FOR MANY Coventry graduates, the toughest step is not finishing university. It is landing that first role that gives them credible, recent experience. In that context, temporary overseas work can look less like a detour and more like a practical way to earn, build confidence and come back with stronger examples for interviews. The evidence does suggest that international experience can help, although the gains are strongest when the role is relevant and structured.
A degree still carries real weight. In England, 87.6% of working-age graduates were in employment in 2024 and 67.9% were in high-skilled work, while HESA’s latest Graduate Outcomes release said 88% of 2022/23 graduates were in work or further study. Even so, many leavers still face the same first problem: how to show experience before they have been given much of it.
Why the idea is gaining traction
The appeal is simple: temporary overseas work can turn a slow job search into a period of paid learning.
That is one reason some graduates start looking at jobs in the Netherlands with accommodation. The attraction is not only the destination. It is the possibility of tackling two early barriers at once, work and housing, while building evidence of independence, adaptability and communication. Dutch official guidance is clear that accommodation is not automatically included, but where housing is provided there are standards and rules around quality and oversight.
What the evidence actually says
The best evidence says international mobility can improve employability, but it does not prove that every short overseas job will do the same.
Universities UK International found that graduates who had been mobile during their degree had a lower five-year average unemployment rate than non-mobile peers, 4.7% compared with 5.1%. In the 2021/22 cohort, mobile graduates also had a higher professional-level job rate than non-mobile students, 76.4% versus 72.7%. That is not a guarantee of success, but it is a strong sign that experience abroad can translate into better outcomes.
The Turing Scheme’s year-one evaluation points in the same direction. Among higher education participants on placements, 96% reported better communication skills, 94% better problem solving, 91% said the placement enhanced career prospects, and 67% said it created connections with potential future employers. Those are exactly the kinds of examples employers expect graduates to talk through at interview.
Why the Netherlands keeps coming up
The Netherlands is attractive because it is close to the UK, internationally minded and used to flexible recruitment.
EURES says more than 60% of vacancies in the Netherlands are filled informally, which makes networking important, while agencies and secondment firms are a normal part of the market. That can make the country appealing for graduates who want to move quickly and build real-world experience rather than wait months for the perfect opening.
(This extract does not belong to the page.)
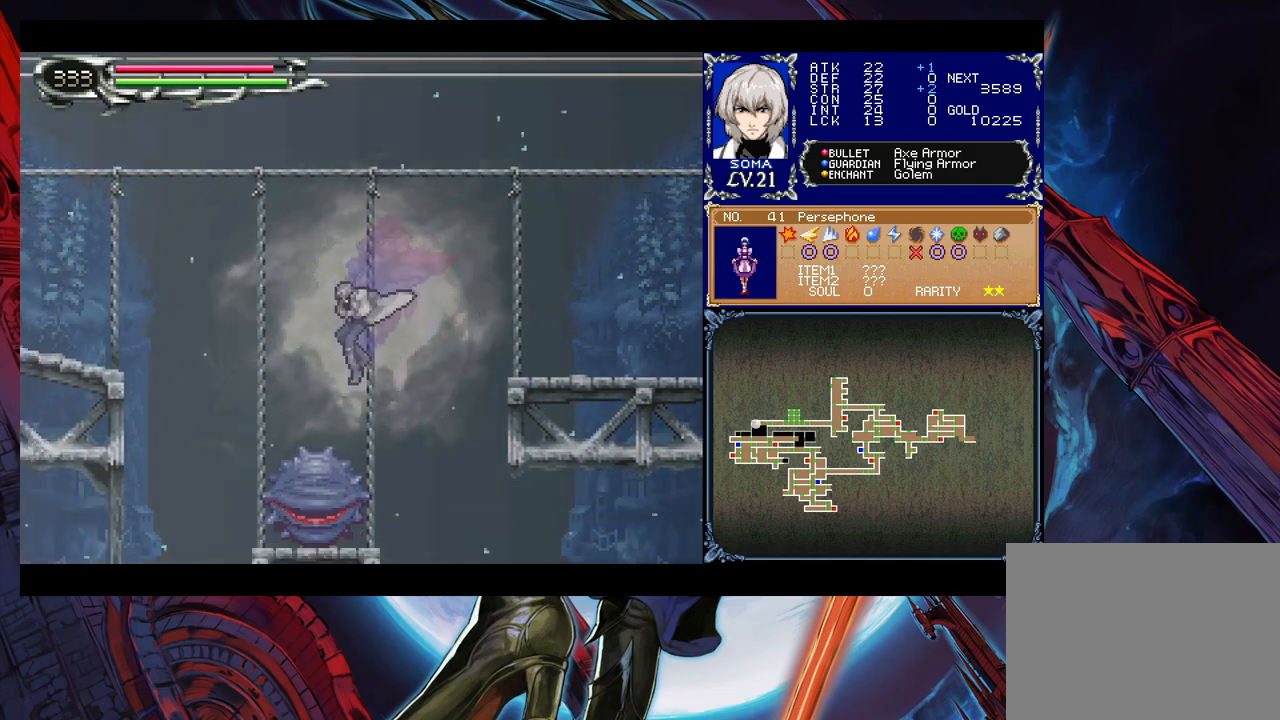
{"buttons": [], "left_stick": "left", "events": [[50, "B", "down"], [283, "B", "up"]]}
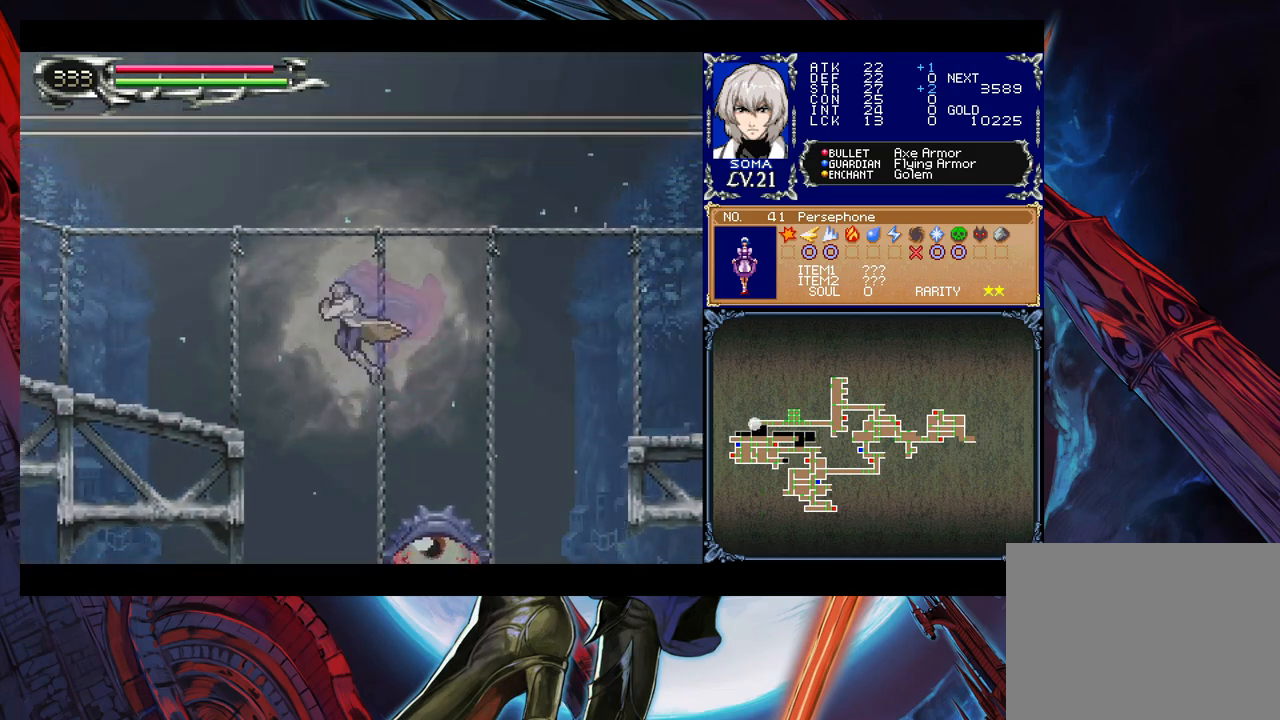
{"buttons": [], "left_stick": "center", "events": [[250, "left_stick", "right"], [300, "A", "down"], [350, "left_stick", "center"], [383, "A", "up"]]}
But the legal picture matters. Dutch government guidance says EU, EEA and Swiss nationals can work there without a visa, residence permit or work permit. Non-EEA nationals generally need an employer-backed work permit or combined residence and work permit, and the rules are stricter because employers usually have to show they could not find a suitable candidate within the EEA. For British-only passport holders, that makes the move more complicated than it once was.
When it actually helps a Coventry graduate
Temporary overseas work helps fastest when the job adds a clear story to a CV.
A short role abroad is most useful when it builds skills an employer can recognise straight away: communication, teamwork, customer contact, problem solving, language exposure, digital systems or the ability to adapt in an unfamiliar setting. The value is not simply that the work happened overseas. It is that the graduate can show what they handled, what they improved and what changed because they were there.
That also means a generic role with no learning, no responsibility and no link to future goals may not speed anything up. A graduate aiming for marketing, events, logistics, design, business development or operations will get more value from a role that offers tools, clients, systems or measurable outcomes than one that only offers a plane ticket and a postcode. This is an inference from the mobility evidence, but it is the most defensible reading of the data.
The risks to weigh
Temporary overseas work can waste time if the role is badly chosen.
Graduates need to check right-to-work status first, then housing terms, transport costs, pay arrangements and what support exists if a role ends early. Official Dutch guidance is clear that housing is not universally provided, and immigration rules differ sharply by nationality. In other words, the fastest route to experience can also become an expensive distraction if the paperwork or the job itself does not stack up.
Verdict
Yes, temporary overseas work could help Coventry graduates build experience faster, but only if it is chosen with a purpose.
The strongest case is for graduates who are struggling to get that first credible line on the CV and can use a short overseas role to gain skills, references, confidence and interview-ready examples quickly. That may resonate in a city where international outlook is already part of the higher education story, with Coventry University receiving its highest ranking and gaining recognition for its global reach. The weaker case is for anyone taking the first job they see without checking whether it adds anything beyond a change of scenery. For Coventry graduates, temporary overseas work is best seen not as an escape from the local jobs market, but as a short, smart way to return to it with more to offer.